Start of DATA SECTION
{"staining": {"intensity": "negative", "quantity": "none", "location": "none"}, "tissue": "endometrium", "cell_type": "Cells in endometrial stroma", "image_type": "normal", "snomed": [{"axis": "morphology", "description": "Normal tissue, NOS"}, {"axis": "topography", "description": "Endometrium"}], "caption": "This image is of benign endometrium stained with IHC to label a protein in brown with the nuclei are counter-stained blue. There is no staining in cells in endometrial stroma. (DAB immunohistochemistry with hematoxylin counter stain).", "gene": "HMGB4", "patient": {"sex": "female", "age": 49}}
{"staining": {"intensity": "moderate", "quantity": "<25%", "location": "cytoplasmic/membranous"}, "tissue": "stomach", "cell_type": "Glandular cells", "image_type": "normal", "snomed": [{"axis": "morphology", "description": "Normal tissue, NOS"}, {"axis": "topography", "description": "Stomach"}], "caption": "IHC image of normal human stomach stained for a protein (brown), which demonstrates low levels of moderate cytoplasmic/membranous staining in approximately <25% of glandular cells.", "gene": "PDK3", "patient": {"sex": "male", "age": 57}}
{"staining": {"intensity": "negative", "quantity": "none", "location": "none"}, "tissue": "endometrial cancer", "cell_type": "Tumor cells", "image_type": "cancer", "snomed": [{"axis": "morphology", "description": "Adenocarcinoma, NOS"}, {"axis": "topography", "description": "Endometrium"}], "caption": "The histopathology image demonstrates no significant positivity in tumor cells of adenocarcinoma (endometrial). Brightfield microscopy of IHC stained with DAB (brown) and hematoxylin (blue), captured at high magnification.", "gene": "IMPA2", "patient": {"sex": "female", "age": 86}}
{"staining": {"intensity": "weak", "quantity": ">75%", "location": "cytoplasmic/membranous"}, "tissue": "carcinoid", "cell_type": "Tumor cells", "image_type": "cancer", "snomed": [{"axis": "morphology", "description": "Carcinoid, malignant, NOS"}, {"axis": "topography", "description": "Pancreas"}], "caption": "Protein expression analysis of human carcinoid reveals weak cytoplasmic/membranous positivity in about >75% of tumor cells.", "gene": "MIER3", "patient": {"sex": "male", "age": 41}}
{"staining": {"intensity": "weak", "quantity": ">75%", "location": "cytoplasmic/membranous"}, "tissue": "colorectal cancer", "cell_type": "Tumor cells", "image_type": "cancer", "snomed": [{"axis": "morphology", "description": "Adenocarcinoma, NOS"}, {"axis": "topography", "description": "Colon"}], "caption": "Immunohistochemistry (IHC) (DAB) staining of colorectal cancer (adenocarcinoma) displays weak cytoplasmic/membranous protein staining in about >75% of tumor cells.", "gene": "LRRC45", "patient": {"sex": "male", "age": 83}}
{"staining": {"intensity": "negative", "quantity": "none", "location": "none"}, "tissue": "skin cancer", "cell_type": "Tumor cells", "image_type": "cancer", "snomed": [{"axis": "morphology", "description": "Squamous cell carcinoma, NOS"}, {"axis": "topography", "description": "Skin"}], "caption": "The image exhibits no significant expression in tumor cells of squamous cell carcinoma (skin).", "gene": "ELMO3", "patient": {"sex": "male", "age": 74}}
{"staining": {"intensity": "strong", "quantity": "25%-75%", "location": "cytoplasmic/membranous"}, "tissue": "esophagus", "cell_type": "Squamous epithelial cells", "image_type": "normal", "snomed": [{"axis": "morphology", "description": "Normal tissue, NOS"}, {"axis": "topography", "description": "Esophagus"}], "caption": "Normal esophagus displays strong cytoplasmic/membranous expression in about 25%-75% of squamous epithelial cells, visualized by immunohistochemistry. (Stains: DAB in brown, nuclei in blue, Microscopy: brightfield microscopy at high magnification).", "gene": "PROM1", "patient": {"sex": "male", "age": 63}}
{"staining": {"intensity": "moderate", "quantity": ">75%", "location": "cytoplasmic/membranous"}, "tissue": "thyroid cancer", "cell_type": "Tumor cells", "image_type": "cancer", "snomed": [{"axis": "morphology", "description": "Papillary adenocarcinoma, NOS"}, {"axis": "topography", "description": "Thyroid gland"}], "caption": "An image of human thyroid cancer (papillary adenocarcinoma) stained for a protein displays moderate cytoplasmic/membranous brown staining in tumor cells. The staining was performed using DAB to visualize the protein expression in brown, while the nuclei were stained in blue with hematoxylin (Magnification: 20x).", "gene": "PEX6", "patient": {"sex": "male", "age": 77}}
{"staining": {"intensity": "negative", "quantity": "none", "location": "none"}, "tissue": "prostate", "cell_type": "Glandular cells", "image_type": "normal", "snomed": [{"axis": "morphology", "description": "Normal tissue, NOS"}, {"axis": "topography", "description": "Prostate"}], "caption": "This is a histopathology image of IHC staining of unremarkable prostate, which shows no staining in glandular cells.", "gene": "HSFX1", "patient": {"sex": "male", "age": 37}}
End of DATA SECTION
INSTRUCTIONS FOR THE TASK: Would you write out all of the data again, unchanged?

EXERCISE RESULT:
{"staining": {"intensity": "negative", "quantity": "none", "location": "none"}, "tissue": "endometrium", "cell_type": "Cells in endometrial stroma", "image_type": "normal", "snomed": [{"axis": "morphology", "description": "Normal tissue, NOS"}, {"axis": "topography", "description": "Endometrium"}], "caption": "This image is of benign endometrium stained with IHC to label a protein in brown with the nuclei are counter-stained blue. There is no staining in cells in endometrial stroma. (DAB immunohistochemistry with hematoxylin counter stain).", "gene": "HMGB4", "patient": {"sex": "female", "age": 49}}
{"staining": {"intensity": "moderate", "quantity": "<25%", "location": "cytoplasmic/membranous"}, "tissue": "stomach", "cell_type": "Glandular cells", "image_type": "normal", "snomed": [{"axis": "morphology", "description": "Normal tissue, NOS"}, {"axis": "topography", "description": "Stomach"}], "caption": "IHC image of normal human stomach stained for a protein (brown), which demonstrates low levels of moderate cytoplasmic/membranous staining in approximately <25% of glandular cells.", "gene": "PDK3", "patient": {"sex": "male", "age": 57}}
{"staining": {"intensity": "negative", "quantity": "none", "location": "none"}, "tissue": "endometrial cancer", "cell_type": "Tumor cells", "image_type": "cancer", "snomed": [{"axis": "morphology", "description": "Adenocarcinoma, NOS"}, {"axis": "topography", "description": "Endometrium"}], "caption": "The histopathology image demonstrates no significant positivity in tumor cells of adenocarcinoma (endometrial). Brightfield microscopy of IHC stained with DAB (brown) and hematoxylin (blue), captured at high magnification.", "gene": "IMPA2", "patient": {"sex": "female", "age": 86}}
{"staining": {"intensity": "weak", "quantity": ">75%", "location": "cytoplasmic/membranous"}, "tissue": "carcinoid", "cell_type": "Tumor cells", "image_type": "cancer", "snomed": [{"axis": "morphology", "description": "Carcinoid, malignant, NOS"}, {"axis": "topography", "description": "Pancreas"}], "caption": "Protein expression analysis of human carcinoid reveals weak cytoplasmic/membranous positivity in about >75% of tumor cells.", "gene": "MIER3", "patient": {"sex": "male", "age": 41}}
{"staining": {"intensity": "weak", "quantity": ">75%", "location": "cytoplasmic/membranous"}, "tissue": "colorectal cancer", "cell_type": "Tumor cells", "image_type": "cancer", "snomed": [{"axis": "morphology", "description": "Adenocarcinoma, NOS"}, {"axis": "topography", "description": "Colon"}], "caption": "Immunohistochemistry (IHC) (DAB) staining of colorectal cancer (adenocarcinoma) displays weak cytoplasmic/membranous protein staining in about >75% of tumor cells.", "gene": "LRRC45", "patient": {"sex": "male", "age": 83}}
{"staining": {"intensity": "negative", "quantity": "none", "location": "none"}, "tissue": "skin cancer", "cell_type": "Tumor cells", "image_type": "cancer", "snomed": [{"axis": "morphology", "description": "Squamous cell carcinoma, NOS"}, {"axis": "topography", "description": "Skin"}], "caption": "The image exhibits no significant expression in tumor cells of squamous cell carcinoma (skin).", "gene": "ELMO3", "patient": {"sex": "male", "age": 74}}
{"staining": {"intensity": "strong", "quantity": "25%-75%", "location": "cytoplasmic/membranous"}, "tissue": "esophagus", "cell_type": "Squamous epithelial cells", "image_type": "normal", "snomed": [{"axis": "morphology", "description": "Normal tissue, NOS"}, {"axis": "topography", "description": "Esophagus"}], "caption": "Normal esophagus displays strong cytoplasmic/membranous expression in about 25%-75% of squamous epithelial cells, visualized by immunohistochemistry. (Stains: DAB in brown, nuclei in blue, Microscopy: brightfield microscopy at high magnification).", "gene": "PROM1", "patient": {"sex": "male", "age": 63}}
{"staining": {"intensity": "moderate", "quantity": ">75%", "location": "cytoplasmic/membranous"}, "tissue": "thyroid cancer", "cell_type": "Tumor cells", "image_type": "cancer", "snomed": [{"axis": "morphology", "description": "Papillary adenocarcinoma, NOS"}, {"axis": "topography", "description": "Thyroid gland"}], "caption": "An image of human thyroid cancer (papillary adenocarcinoma) stained for a protein displays moderate cytoplasmic/membranous brown staining in tumor cells. The staining was performed using DAB to visualize the protein expression in brown, while the nuclei were stained in blue with hematoxylin (Magnification: 20x).", "gene": "PEX6", "patient": {"sex": "male", "age": 77}}
{"staining": {"intensity": "negative", "quantity": "none", "location": "none"}, "tissue": "prostate", "cell_type": "Glandular cells", "image_type": "normal", "snomed": [{"axis": "morphology", "description": "Normal tissue, NOS"}, {"axis": "topography", "description": "Prostate"}], "caption": "This is a histopathology image of IHC staining of unremarkable prostate, which shows no staining in glandular cells.", "gene": "HSFX1", "patient": {"sex": "male", "age": 37}}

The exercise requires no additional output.